Text messages from Ms Barnes to the real estate agent in March 2017, seen by the Sunday Examiner, highlight the “mouldy and wet” carpet, health concerns for her son and a mice infestation. Two months later, further texts show damage to property following rain.
Case highlights needs for strong Tenancy Commissioner: union
The Tenants’ Union of Tasmania took up Ms Barnes’ cause and paid for a building report in August, which found “excessive movement” of flooring in almost every room when weight was placed upon it and structural movement of internal wall finishings. It caused varying floor heights throughout the house.
The problems were blamed on moisture penetration to the subfloor, inadequate subfloor clearance and ventilation, and limited site drainage.
The landlord agreed to allow Ms Barnes to break the lease and offered to pay removalist costs.

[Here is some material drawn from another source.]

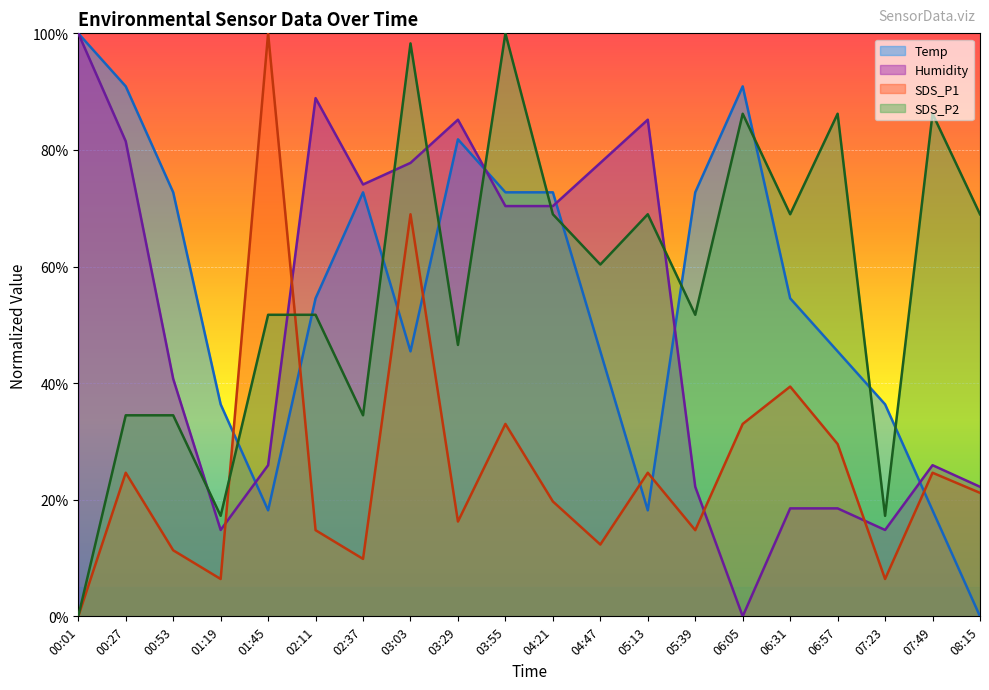

At 03:29, list the series in order from largest to smallest.

Humidity, Temp, SDS_P2, SDS_P1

Tenants’ Union solicitor Ben Bartl said this was a clear example of where the Residential Tenancy Commissioner needed to have more power.
“We believe the powers of the Residential Tenancy Commissioner need to be strengthened as has occurred in other Australian jurisdictions,” he said.
“When a landlord refuses to carry out repairs, we believe there should be the power to reduce the rent or to have the tenant put up in alternative accommodation until the repairs are carried out.
“We also strongly believe that the government should be able to issue larger fines against unscrupulous landlords who are deliberately flouting the law. A maximum fine of $1700 is little more than a slap on the wrist and will have no deterrent effect.”
The Residential Tenancy Commissioner can order repairs, determine whether a rent increase is “unreasonable” and issue fines for non-compliance, but the union found this was a rare occurrence.
When asked if she would consider increasing the powers of the Residential Tenancy Commissioner and increasing penalties for landlord non-compliance with orders, Building and Construction Minister Elise Archer did not respond.
Instead, she was reliant on goodwill between landlords and tenants to find solutions.
“The Office of the Residential Tenancy Commissioner encourages landlords and tenants to work together to ensure required repairs can be completed,” Ms Archer said.